Neue S3-Leitlinie Bruxismus

"Bruxismus ist keine Krankheit"

Die Deutsche Gesellschaft für Funktionsdiagnostik und -therapie (DGFDT) und die Deutsche Gesellschaft für Zahn-, Mund- und Kieferheilkunde (DGZMK) haben heute in Berlin die neue S-3 Leitlinie und Patienteninformation zum Thema Bruxismus vorgestellt.

Von links: Dr. Matthias Lange, Europäische Akademie für kraniomandibuläre Dysfunktionen (Berlin), Prof. Dr. Ingrid Peroz, Präsidentin der Deutschen Gesellschaft für Funktionsdiagnostik und -therapie (DGFDT/Charité Berlin), Prof. Dr. Michael Walter, Präsident der Deutschen Gesellschaft für Zahn-, Mund- und Kieferheilkunde (DGZMK/TU Dresden) Lopata/axentis.de

"Bruxismus ist keine Krankheit, sondern lediglich ein Verhalten bei ansonsten gesunden Patienten", eröffnete Prof. Ingrid Peroz (Charité Berlin), Präsidentin der Deutschen Gesellschaft für Funktionsdiagnostik und -therapie (DGFDT), die heutige Pressekonferenz in Berlin.
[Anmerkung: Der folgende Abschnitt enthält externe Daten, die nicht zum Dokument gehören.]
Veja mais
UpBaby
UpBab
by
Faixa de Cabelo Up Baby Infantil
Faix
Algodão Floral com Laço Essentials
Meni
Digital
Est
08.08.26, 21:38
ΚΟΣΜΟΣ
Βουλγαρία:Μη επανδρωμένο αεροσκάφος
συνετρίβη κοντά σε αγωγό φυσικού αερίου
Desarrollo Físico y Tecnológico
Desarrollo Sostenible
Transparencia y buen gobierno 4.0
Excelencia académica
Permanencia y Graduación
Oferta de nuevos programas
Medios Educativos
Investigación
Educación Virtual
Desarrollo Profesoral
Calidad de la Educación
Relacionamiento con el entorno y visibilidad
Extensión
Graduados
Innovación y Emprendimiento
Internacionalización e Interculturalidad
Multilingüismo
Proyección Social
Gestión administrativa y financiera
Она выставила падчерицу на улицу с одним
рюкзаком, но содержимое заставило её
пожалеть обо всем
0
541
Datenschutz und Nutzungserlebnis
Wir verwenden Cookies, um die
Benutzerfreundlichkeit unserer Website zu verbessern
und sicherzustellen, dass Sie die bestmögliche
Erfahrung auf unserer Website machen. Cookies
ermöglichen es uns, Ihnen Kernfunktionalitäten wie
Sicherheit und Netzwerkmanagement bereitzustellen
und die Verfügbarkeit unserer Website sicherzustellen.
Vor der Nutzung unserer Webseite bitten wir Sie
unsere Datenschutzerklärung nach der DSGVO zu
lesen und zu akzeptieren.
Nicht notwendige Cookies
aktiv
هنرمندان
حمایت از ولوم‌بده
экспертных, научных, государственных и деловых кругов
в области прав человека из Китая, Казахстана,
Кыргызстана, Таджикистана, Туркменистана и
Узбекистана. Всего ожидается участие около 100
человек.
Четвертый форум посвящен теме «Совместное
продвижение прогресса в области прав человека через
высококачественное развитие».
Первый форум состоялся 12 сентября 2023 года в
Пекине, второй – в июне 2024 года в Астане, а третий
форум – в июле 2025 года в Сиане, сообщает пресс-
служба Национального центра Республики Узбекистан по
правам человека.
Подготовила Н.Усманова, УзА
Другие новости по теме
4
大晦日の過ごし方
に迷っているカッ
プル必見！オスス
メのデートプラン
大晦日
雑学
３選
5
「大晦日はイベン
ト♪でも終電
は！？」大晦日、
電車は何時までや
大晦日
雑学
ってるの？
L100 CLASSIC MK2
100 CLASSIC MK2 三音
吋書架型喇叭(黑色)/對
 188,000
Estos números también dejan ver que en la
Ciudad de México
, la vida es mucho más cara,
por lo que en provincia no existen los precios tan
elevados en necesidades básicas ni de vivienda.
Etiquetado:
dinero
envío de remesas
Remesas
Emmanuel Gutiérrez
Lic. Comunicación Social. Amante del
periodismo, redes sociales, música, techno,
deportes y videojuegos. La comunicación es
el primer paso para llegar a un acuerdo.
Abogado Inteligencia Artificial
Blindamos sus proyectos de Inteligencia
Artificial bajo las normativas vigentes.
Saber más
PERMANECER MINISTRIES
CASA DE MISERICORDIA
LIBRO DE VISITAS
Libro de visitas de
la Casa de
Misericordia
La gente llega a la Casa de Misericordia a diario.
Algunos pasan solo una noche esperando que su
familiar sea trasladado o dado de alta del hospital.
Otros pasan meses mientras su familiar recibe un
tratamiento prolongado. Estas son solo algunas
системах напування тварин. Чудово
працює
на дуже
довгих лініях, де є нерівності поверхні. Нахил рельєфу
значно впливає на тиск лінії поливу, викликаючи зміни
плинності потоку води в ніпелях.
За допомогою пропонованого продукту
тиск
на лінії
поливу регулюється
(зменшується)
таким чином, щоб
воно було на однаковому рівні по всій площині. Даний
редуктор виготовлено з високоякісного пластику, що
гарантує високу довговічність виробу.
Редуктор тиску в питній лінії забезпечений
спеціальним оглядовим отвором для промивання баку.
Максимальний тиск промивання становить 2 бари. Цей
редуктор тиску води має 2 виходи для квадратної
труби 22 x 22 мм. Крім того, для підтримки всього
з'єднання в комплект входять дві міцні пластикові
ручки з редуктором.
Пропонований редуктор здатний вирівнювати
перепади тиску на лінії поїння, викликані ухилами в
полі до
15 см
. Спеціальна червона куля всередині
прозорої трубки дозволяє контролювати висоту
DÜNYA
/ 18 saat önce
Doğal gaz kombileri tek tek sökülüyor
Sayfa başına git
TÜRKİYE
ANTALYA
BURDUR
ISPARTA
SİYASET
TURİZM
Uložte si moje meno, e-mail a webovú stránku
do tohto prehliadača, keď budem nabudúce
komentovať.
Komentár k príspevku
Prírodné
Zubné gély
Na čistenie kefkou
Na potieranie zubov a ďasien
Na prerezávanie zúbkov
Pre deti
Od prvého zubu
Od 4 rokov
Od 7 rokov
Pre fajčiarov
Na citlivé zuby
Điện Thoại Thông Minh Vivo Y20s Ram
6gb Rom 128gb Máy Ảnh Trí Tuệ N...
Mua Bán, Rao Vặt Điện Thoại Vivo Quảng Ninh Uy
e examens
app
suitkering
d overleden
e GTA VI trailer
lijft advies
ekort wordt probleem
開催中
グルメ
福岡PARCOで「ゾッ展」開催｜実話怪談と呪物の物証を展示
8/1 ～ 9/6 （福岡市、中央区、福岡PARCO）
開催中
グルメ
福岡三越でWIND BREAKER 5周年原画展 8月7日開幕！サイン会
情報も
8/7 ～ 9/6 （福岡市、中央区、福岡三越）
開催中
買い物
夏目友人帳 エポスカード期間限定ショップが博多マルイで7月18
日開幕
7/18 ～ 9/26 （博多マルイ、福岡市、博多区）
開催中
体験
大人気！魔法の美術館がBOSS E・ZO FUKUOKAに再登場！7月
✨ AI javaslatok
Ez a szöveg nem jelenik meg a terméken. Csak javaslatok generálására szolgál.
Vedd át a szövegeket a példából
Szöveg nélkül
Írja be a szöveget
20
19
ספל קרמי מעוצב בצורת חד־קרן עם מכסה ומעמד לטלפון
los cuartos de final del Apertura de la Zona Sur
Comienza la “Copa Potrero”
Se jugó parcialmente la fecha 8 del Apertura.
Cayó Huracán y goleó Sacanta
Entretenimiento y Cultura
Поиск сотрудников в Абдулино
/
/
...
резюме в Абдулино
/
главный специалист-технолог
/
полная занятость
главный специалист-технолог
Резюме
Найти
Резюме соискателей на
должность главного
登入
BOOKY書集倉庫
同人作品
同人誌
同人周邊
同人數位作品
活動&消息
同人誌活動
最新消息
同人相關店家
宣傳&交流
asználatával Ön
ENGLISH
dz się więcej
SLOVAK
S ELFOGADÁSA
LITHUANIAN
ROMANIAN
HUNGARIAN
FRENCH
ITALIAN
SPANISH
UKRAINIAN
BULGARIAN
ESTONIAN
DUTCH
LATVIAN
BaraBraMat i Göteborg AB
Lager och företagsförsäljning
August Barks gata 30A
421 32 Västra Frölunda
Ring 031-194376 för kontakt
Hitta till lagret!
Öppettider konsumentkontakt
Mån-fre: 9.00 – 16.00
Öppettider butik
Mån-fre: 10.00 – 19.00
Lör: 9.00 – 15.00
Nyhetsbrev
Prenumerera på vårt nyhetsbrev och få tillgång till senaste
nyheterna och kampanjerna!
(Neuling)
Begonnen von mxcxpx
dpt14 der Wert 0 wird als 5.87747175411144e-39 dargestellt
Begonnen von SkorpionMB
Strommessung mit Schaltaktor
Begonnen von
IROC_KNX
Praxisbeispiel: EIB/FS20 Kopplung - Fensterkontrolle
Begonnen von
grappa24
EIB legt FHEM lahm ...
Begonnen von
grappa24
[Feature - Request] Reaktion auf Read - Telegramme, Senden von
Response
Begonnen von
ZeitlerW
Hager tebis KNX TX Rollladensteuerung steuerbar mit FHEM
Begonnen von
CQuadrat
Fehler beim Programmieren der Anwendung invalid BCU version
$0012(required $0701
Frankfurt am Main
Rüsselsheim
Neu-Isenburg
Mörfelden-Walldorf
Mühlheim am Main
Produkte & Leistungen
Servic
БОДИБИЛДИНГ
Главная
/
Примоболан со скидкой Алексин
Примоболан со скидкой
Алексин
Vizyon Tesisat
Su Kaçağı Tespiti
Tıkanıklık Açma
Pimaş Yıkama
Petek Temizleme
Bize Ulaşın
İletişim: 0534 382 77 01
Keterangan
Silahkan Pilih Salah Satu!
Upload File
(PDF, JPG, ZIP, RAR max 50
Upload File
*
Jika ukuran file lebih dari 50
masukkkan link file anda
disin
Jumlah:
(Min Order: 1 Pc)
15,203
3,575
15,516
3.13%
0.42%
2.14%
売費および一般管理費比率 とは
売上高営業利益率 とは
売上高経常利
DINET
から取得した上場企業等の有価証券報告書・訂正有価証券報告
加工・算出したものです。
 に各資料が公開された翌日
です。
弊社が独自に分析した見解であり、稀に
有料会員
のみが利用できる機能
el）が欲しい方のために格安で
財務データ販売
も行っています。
Die S-3 Leitlinie "Diagnostik und Behandlung von Bruxismus" wurde von DGFDT, DGZMK sowie 30 involvierten Fachgesellschaften und Institutionen erarbeitet und ist eine Zusammenfassung der aktuellen wissenschaftlichen Erkenntnisse. In den letzten Jahren habe bezüglich des Bruxismus ein Paradigmenwechsel stattgefunden. Die S-3 Leitlinie sei ein Meilenstein und soll zu mehr Sicherheit beim Umgang mit dem häufigen Phänomen Bruxismus beitragen.

Jeder Fünfte von Bruxismus betroffen

Bruxismus sei ein Symptom mit sehr unterschiedlicher Ätiologie, erklärt Dr. Matthias Lange (Europäischen Akademie für kraniomandibuläre Dysfunktionen/Berlin). Insbesondere emotionaler Stress, aber auch Drogenmissbrauch, Erbfaktoren sowie andere Grunderkrankungen könnten zu Bruxismus führen. Bei manchen Patienten sei Bruxismus aber auch Ausdruck einer Grunderkrankung wie zum Beispiel Sodbrennen. In diesem Falle bestünde sogar eine protektive Wirkung, denn durch nächtliches Zähneknirschen und die damit erhöhte Muskelaktivität komme es zu einer vermehrten Speichelproduktion mit Verdünnungseffekt.

In Deutschland ist jeder Fünfte von Bruxismus betroffen, Wachbruxismus ist dabei nahezu doppelt so häufig wie Schlafbruxismus.

Risikofaktor für weitere Erkrankungen

Bruxismus selbst stelle einen Risikofaktor für weitere Erkrankungen dar und könne ernsthafte Folgen für die Gesundheit der Zähne, Kaumuskulatur und Kiefergelenke haben. So könnten neben Schäden an der Zahnhartsubstanz oder Restaurationen auch eine (schmerzhafte) Hypertrophie der Kaumuskulatur entstehen, erklärte die Präsidentin der DGFDT. Rund 50 Prozent der Patienten hätten allerdings keine Beschwerden und so könnten mögliche schädliche Folgen des Bruxismus längere Zeit unentdeckt bleiben.

Peroz betonte in diesem Zusammenhang die Bedeutung der Prophylaxe. Sie empfiehlt deshalb ein routinemäßiges Screening im Rahmen zahnärztlicher Kontrolluntersuchungen. Um dies für Kliniker zu vereinfachen haben die DGFDT und DGZMK einen Screening-Bogen erstellt, der seit heute online abrufbar ist.

Kostenloser Patienteninformationsbogen

Auf der Internetseite der DGFDT steht kostenfrei ein Patienteninformationsbogen zum Thema Bruxismus zur Verfügung. In der Zusammenfassung werden Diagnose und mögliche Folgen des Bruxismus erläutert und verschiedene, wissenschaftlich fundierte Therapieansätze (auch zur Selbsthilfe) vorgestellt.